TASK:
Keep only the lines from the top of the listing through the one with "что существует актуальная необходимость", and reproduce them unaltered.

INPUT FOR THIS TASK:
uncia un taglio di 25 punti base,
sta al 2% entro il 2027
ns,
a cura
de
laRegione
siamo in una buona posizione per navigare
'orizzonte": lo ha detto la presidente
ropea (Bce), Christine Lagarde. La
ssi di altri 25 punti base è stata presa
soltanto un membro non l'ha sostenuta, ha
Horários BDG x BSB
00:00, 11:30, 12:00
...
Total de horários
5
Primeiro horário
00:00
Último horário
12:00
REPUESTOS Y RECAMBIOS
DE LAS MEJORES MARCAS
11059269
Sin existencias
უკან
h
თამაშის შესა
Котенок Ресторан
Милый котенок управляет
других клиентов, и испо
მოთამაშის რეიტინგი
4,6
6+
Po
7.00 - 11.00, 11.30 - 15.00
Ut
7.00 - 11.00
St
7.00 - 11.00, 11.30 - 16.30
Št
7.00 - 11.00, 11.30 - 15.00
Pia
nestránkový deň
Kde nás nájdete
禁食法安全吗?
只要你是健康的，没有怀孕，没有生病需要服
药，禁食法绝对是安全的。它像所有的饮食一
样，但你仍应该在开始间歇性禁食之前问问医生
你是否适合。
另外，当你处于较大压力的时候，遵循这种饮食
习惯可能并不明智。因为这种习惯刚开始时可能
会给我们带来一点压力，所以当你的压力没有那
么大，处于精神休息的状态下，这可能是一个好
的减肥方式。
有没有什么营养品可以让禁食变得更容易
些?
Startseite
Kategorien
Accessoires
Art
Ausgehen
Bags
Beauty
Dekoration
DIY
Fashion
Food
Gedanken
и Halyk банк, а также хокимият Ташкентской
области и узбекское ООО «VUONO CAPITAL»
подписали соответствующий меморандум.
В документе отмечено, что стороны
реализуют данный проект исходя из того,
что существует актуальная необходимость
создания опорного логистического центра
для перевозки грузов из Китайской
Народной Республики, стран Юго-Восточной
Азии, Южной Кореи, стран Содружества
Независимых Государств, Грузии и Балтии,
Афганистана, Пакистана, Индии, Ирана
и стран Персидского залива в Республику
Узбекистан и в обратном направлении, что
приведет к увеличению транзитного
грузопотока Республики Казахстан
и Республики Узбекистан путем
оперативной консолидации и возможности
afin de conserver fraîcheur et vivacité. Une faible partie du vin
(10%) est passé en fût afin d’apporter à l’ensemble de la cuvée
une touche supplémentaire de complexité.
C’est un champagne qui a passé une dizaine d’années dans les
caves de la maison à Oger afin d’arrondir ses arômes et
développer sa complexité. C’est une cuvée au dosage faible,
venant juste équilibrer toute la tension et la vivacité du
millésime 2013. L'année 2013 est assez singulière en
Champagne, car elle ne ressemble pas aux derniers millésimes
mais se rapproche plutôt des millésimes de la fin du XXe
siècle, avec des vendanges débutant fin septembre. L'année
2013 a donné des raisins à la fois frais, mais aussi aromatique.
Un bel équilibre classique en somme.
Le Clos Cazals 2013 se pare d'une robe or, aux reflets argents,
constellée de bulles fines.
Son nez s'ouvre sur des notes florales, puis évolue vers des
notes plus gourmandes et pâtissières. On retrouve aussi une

SOLUTION:
uncia un taglio di 25 punti base,
sta al 2% entro il 2027
ns,
a cura
de
laRegione
siamo in una buona posizione per navigare
'orizzonte": lo ha detto la presidente
ropea (Bce), Christine Lagarde. La
ssi di altri 25 punti base è stata presa
soltanto un membro non l'ha sostenuta, ha
Horários BDG x BSB
00:00, 11:30, 12:00
...
Total de horários
5
Primeiro horário
00:00
Último horário
12:00
REPUESTOS Y RECAMBIOS
DE LAS MEJORES MARCAS
11059269
Sin existencias
უკან
h
თამაშის შესა
Котенок Ресторан
Милый котенок управляет
других клиентов, и испо
მოთამაშის რეიტინგი
4,6
6+
Po
7.00 - 11.00, 11.30 - 15.00
Ut
7.00 - 11.00
St
7.00 - 11.00, 11.30 - 16.30
Št
7.00 - 11.00, 11.30 - 15.00
Pia
nestránkový deň
Kde nás nájdete
禁食法安全吗?
只要你是健康的，没有怀孕，没有生病需要服
药，禁食法绝对是安全的。它像所有的饮食一
样，但你仍应该在开始间歇性禁食之前问问医生
你是否适合。
另外，当你处于较大压力的时候，遵循这种饮食
习惯可能并不明智。因为这种习惯刚开始时可能
会给我们带来一点压力，所以当你的压力没有那
么大，处于精神休息的状态下，这可能是一个好
的减肥方式。
有没有什么营养品可以让禁食变得更容易
些?
Startseite
Kategorien
Accessoires
Art
Ausgehen
Bags
Beauty
Dekoration
DIY
Fashion
Food
Gedanken
и Halyk банк, а также хокимият Ташкентской
области и узбекское ООО «VUONO CAPITAL»
подписали соответствующий меморандум.
В документе отмечено, что стороны
реализуют данный проект исходя из того,
что существует актуальная необходимость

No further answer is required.